=== WHAT IS REQUIRED ===
Using the records below, filter for lines that contain the string "Research" and copy them out.

★ ★ ★

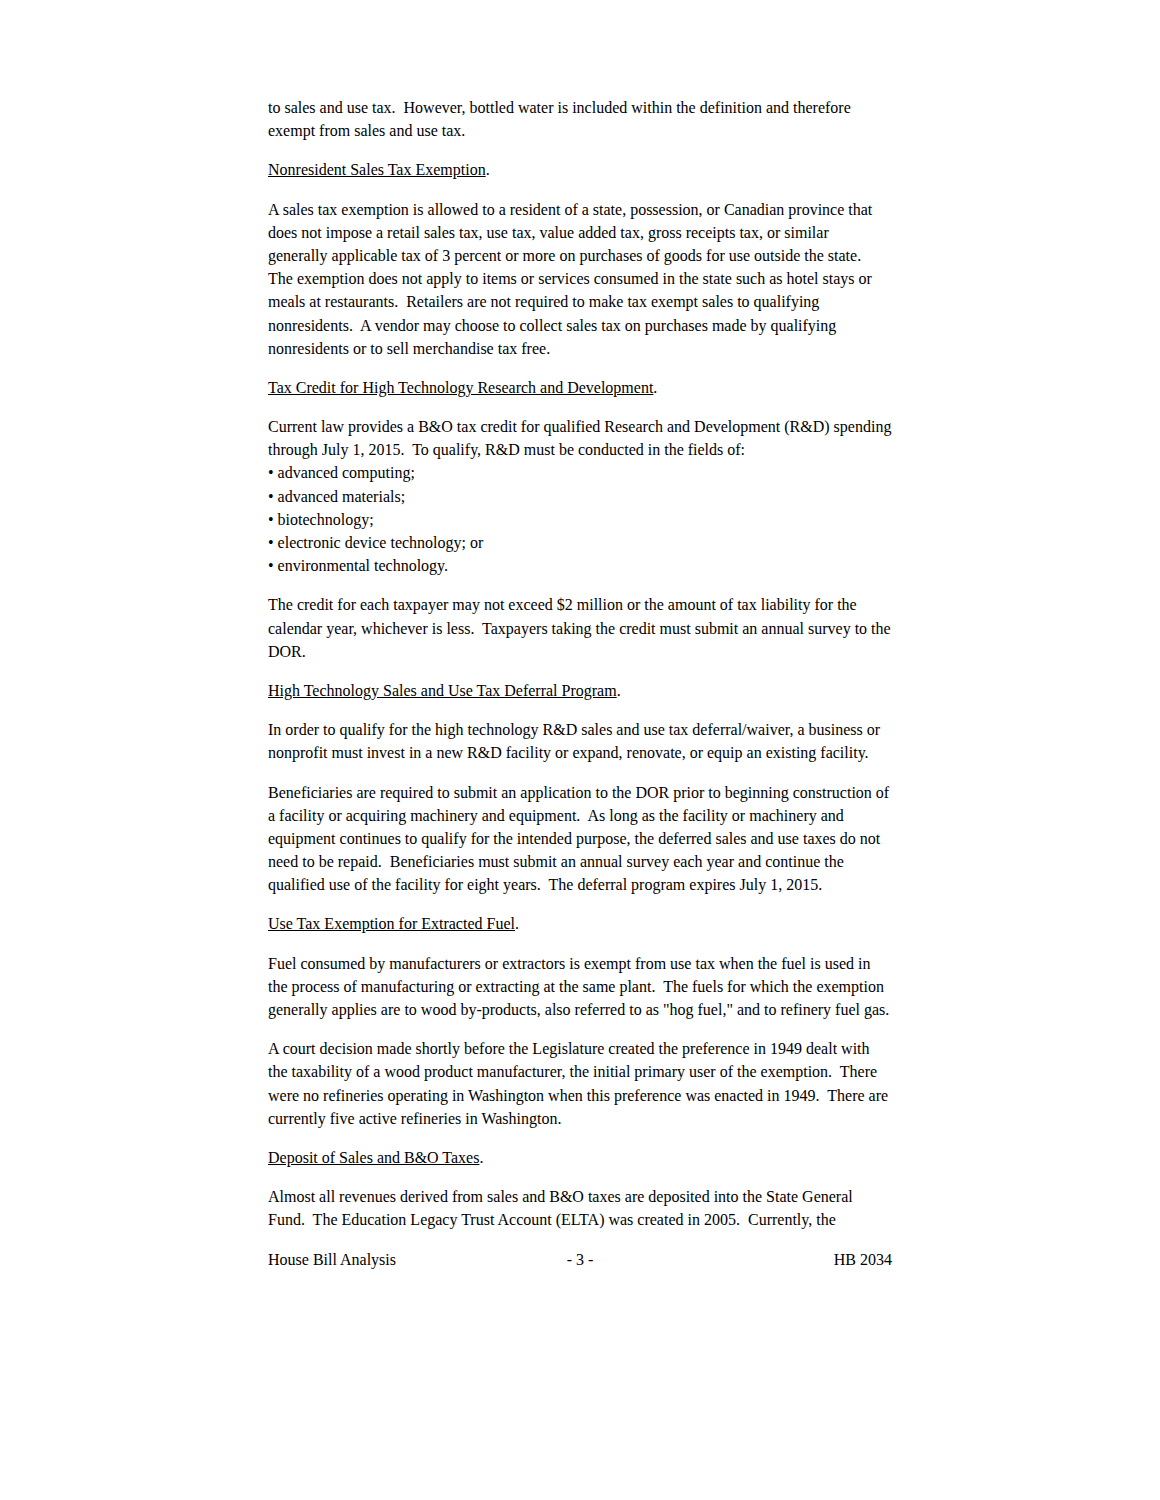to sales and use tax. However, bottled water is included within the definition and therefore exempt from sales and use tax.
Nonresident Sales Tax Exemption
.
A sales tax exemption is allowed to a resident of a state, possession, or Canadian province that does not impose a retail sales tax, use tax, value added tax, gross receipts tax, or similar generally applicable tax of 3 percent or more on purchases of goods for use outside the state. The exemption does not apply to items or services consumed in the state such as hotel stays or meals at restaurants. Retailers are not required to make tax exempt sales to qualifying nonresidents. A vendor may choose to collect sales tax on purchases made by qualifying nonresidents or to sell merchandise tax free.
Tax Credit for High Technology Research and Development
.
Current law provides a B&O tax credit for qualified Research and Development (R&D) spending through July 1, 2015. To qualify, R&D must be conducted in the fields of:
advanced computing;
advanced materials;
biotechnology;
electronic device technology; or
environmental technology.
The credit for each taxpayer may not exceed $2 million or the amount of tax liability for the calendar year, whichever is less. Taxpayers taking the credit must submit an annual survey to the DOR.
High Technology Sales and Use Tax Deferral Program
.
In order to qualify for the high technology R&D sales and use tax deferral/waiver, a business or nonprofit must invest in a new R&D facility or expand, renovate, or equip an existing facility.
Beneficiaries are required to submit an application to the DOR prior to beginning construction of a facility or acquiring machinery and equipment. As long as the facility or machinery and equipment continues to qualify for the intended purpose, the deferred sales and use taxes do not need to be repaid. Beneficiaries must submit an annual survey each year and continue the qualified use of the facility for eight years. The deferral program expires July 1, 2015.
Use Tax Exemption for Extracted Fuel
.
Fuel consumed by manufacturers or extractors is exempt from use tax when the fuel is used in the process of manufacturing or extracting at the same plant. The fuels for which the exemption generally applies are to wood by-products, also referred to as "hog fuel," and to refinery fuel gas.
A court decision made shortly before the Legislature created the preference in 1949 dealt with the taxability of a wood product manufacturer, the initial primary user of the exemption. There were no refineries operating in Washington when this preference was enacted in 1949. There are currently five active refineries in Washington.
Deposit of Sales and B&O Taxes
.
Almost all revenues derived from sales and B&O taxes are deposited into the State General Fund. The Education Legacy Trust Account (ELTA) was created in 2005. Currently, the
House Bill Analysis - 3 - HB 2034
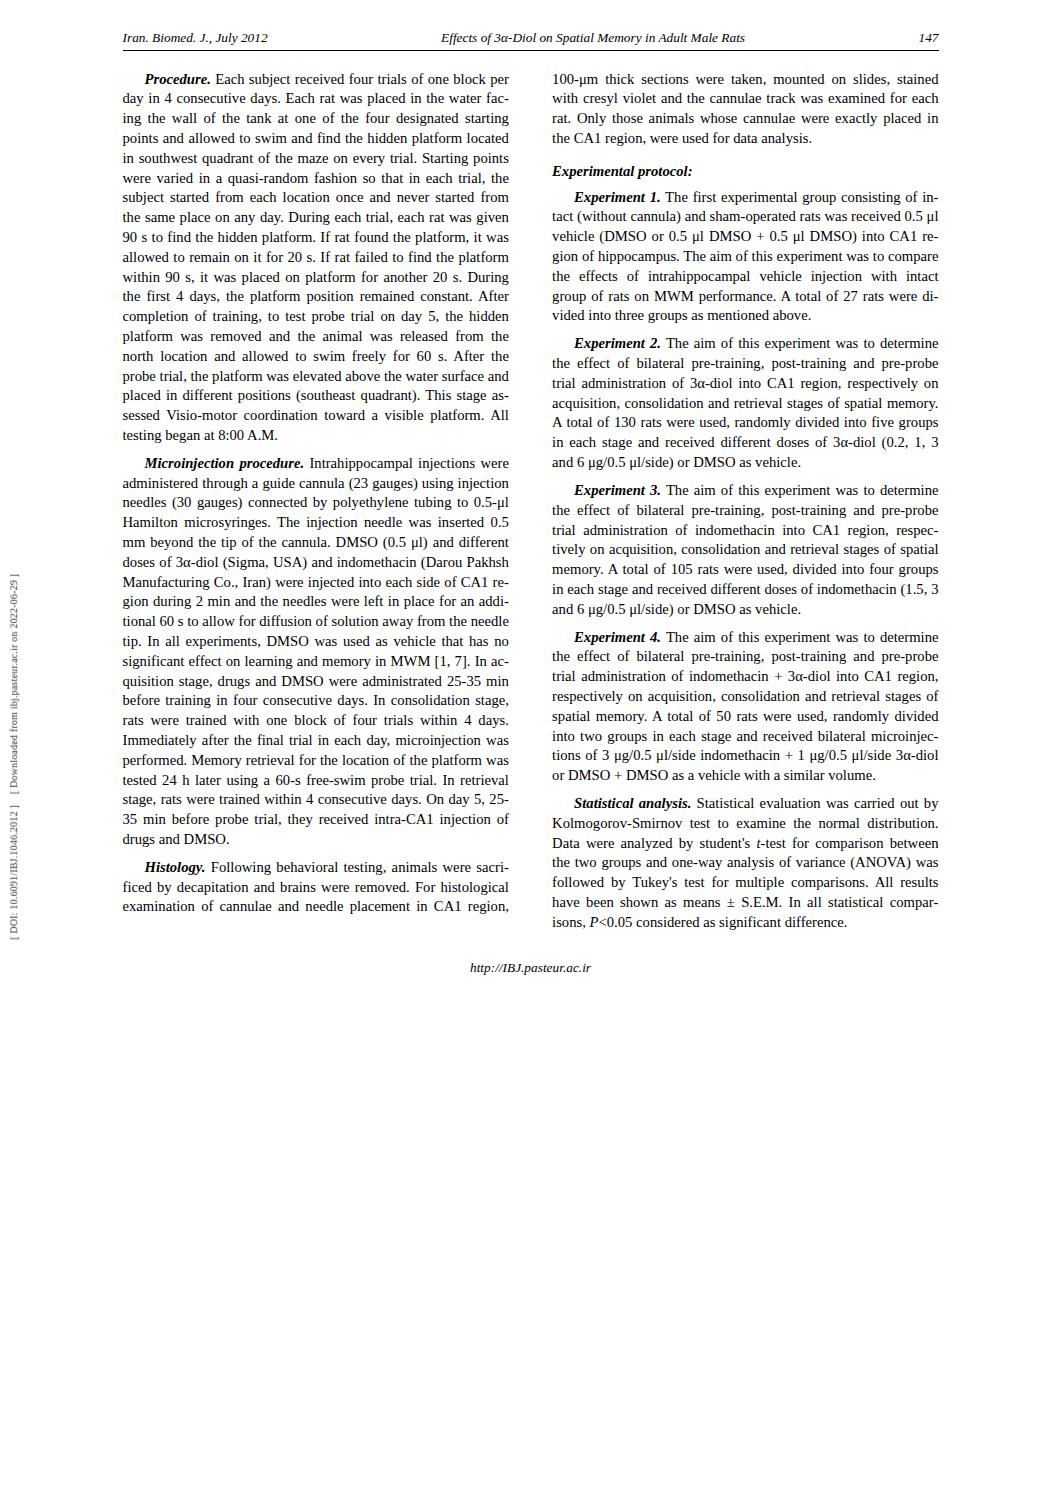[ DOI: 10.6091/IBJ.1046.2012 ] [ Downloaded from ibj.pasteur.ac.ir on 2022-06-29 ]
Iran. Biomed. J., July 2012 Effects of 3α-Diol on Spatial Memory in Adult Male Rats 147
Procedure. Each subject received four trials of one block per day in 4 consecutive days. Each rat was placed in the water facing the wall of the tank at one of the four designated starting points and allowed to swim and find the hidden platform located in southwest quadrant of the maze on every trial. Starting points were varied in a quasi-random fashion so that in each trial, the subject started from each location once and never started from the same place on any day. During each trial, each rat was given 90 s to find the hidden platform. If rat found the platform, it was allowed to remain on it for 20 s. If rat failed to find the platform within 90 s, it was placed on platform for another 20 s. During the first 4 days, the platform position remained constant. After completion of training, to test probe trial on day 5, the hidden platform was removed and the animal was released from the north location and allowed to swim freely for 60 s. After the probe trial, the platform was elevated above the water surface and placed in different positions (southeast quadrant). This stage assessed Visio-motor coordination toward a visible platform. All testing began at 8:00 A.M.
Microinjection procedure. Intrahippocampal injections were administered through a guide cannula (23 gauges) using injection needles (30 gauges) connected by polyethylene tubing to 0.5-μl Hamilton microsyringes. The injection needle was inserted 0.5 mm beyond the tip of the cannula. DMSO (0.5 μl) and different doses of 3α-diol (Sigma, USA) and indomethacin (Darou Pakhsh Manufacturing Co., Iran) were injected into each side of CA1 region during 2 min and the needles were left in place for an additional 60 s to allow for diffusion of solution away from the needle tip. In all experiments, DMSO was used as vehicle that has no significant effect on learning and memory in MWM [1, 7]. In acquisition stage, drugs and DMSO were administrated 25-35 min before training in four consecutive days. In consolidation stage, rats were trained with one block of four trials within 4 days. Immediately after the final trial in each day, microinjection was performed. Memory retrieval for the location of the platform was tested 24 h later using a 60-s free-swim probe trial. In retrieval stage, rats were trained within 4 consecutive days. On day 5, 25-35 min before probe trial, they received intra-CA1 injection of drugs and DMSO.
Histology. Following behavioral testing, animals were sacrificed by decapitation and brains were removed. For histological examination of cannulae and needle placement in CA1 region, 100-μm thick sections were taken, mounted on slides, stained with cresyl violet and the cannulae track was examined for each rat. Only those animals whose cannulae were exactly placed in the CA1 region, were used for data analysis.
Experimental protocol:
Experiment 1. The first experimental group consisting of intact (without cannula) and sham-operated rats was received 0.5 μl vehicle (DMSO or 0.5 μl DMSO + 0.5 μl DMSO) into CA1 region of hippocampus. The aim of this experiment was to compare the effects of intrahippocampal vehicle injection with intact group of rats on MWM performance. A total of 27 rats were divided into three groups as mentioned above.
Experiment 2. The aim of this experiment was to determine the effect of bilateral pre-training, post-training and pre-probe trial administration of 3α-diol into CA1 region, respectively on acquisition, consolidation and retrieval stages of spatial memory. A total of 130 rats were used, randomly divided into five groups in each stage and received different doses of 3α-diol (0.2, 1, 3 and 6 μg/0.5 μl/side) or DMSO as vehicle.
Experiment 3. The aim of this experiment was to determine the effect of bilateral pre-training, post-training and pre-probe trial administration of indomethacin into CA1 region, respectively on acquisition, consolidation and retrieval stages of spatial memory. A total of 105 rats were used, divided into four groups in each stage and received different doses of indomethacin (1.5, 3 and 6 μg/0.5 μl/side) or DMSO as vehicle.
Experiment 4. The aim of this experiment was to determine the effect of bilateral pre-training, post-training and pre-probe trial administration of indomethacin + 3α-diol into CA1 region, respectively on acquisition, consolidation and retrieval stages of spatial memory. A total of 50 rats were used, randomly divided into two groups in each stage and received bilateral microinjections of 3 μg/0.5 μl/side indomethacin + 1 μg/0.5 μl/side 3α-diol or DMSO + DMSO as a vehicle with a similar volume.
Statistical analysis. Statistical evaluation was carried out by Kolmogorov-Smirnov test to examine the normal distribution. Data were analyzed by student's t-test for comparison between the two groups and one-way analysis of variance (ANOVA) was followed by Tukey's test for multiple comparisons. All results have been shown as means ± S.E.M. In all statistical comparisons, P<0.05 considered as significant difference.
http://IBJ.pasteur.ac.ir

★ ★ ★

=== ANSWER TO THIS EXERCISE ===
Tax Credit for High Technology Research and Development
Current law provides a B&O tax credit for qualified Research and Development (R&D) spending through July 1, 2015. To qualify, R&D must be conducted in the fields of:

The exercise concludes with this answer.